House debates

Wednesday, 12 May 2010

Indigenous Education (Targeted Assistance) Amendment Bill 2010

Second Reading

7:21 pm

Photo of Don RandallDon Randall (Canning, Liberal Party, Shadow Parliamentary Secretary for Roads and Transport) Share this | Hansard source

Yes. I have only a couple of seconds to go. I need to compose myself. It has been said that a lot of these boys do not actually proceed to a high level in football. I can tell you that many of the boys that have been in this program have been drafted at the AFL level. This template that Gerard Neesham uses could be transferred to other sports, and I am sure it has been to rugby. It is a very good template which could also be transferred to the sports that girls are involved in. As a result, it needs a huge amount of funding.
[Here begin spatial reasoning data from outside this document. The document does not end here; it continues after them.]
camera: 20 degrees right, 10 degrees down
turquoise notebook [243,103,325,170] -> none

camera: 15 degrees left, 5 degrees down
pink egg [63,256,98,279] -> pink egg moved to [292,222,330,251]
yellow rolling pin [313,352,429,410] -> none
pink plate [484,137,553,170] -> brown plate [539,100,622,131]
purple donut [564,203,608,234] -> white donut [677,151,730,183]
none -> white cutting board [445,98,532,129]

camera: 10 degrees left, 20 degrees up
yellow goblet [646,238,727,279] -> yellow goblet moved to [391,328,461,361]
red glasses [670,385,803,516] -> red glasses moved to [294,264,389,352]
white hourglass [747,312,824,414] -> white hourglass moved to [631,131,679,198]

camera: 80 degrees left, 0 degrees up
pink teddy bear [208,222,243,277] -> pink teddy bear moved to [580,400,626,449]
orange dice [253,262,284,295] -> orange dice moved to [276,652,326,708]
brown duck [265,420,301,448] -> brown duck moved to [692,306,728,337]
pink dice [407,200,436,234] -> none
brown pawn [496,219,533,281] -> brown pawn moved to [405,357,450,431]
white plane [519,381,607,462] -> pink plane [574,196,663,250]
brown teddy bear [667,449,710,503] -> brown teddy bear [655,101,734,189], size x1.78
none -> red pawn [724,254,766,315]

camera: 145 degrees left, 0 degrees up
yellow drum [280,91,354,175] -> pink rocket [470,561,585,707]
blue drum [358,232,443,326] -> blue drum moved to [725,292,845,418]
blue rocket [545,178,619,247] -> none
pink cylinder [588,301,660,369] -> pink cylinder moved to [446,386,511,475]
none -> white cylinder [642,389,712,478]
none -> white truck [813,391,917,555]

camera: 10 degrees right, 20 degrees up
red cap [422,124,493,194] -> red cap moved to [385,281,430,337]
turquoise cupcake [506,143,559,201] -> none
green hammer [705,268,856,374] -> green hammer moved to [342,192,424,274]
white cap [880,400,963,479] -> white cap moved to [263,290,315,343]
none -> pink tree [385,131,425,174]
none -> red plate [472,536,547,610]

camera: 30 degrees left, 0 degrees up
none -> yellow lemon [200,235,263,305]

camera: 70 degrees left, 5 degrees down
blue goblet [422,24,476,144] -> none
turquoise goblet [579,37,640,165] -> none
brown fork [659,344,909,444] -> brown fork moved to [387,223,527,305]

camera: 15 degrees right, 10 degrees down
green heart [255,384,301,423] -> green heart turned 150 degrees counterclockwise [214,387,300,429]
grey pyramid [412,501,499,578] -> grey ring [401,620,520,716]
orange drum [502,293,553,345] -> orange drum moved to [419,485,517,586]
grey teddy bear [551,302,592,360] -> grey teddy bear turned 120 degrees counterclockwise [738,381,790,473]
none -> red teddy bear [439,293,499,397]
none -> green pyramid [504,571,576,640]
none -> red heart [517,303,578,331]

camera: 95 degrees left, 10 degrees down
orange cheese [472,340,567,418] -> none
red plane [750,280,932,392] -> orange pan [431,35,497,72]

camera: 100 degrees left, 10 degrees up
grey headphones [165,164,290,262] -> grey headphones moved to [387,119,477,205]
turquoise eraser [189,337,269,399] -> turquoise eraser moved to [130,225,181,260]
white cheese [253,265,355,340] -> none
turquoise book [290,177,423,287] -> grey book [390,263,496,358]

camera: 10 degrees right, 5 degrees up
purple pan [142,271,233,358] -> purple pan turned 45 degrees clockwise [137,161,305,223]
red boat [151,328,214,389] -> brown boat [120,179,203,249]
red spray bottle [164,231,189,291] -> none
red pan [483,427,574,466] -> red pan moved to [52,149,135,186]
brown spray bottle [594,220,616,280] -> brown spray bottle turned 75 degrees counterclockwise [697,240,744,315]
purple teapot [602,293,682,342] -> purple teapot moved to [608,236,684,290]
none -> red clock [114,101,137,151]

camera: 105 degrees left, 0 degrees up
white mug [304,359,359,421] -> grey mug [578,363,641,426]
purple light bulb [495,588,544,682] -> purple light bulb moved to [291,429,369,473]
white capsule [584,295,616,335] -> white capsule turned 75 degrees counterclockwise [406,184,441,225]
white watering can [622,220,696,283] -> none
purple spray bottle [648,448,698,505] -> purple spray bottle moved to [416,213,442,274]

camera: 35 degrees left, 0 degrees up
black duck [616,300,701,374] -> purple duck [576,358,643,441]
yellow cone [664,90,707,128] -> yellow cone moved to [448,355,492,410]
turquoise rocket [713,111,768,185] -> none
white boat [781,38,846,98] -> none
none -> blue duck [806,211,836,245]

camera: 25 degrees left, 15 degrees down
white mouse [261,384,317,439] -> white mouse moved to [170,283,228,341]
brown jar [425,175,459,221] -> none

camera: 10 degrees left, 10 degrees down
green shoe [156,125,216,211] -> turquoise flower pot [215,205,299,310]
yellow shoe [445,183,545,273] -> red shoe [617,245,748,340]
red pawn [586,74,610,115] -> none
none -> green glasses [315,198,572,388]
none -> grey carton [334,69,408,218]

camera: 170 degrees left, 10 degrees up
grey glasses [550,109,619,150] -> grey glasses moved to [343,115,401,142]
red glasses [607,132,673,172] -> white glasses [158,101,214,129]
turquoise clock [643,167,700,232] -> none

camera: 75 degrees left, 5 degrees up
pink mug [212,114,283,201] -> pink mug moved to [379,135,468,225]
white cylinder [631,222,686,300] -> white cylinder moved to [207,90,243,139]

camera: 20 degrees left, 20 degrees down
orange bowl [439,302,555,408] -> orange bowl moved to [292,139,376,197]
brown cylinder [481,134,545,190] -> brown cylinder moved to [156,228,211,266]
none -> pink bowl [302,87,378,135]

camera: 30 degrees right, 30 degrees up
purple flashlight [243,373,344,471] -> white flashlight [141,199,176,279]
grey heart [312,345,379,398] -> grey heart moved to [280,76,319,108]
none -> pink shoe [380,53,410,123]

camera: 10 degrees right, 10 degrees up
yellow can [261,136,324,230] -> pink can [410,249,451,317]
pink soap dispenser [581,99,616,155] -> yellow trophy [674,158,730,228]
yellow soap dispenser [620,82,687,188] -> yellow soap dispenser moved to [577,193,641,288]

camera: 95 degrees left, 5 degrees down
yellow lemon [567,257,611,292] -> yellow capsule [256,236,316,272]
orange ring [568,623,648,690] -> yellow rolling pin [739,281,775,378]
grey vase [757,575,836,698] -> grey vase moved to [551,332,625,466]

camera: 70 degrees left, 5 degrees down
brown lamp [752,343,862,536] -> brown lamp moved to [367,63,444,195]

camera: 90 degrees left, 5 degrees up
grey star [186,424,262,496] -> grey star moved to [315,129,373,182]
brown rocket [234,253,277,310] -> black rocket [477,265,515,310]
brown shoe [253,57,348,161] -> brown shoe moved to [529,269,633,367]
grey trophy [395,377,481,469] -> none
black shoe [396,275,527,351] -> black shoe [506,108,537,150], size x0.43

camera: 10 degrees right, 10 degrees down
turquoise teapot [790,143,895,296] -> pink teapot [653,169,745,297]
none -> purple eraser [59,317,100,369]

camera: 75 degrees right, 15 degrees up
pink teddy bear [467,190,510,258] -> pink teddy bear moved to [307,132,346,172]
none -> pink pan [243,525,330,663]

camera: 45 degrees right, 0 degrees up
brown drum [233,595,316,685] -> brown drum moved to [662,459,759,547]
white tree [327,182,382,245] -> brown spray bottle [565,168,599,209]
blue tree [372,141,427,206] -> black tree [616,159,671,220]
In the time left I would like to give you a bit of history about this. Gerard Neesham went to Graylands Teachers College with me many years ago. He reached a high level in football. He played for the Sydney Swans and, as we know, he was the inaugural coach of the Fremantle Dockers. Once he had finished coaching the Dockers, he had been looking for another direction in life and he went to teach Indigenous kids at Clontarf. At that stage they did not have a football program so he decided that it would be an opportune time to introduce role models in a program, because obviously he himself was a very good role model having been an achiever at such a high level in sport. As he says to me, ‘Don, when you go all throughout the deserts of outback Australia you see that one thing that combines the Indigenous people is their love of Australian Rules football. They can all tell you who played in the grand final for Carlton several years or who won the Brownlow Medal and in what year. They wear their colours and their football beanies.’ He saw that as a unifying opportunity in education to get the kids to school. When I return to this speech, hopefully some time later, I will be able to tell members about the retention rates, how the program is spread out, how it is funded, why it is such a necessary program into the future and why all forms of government, both federal and state, and businesses need to continue their support.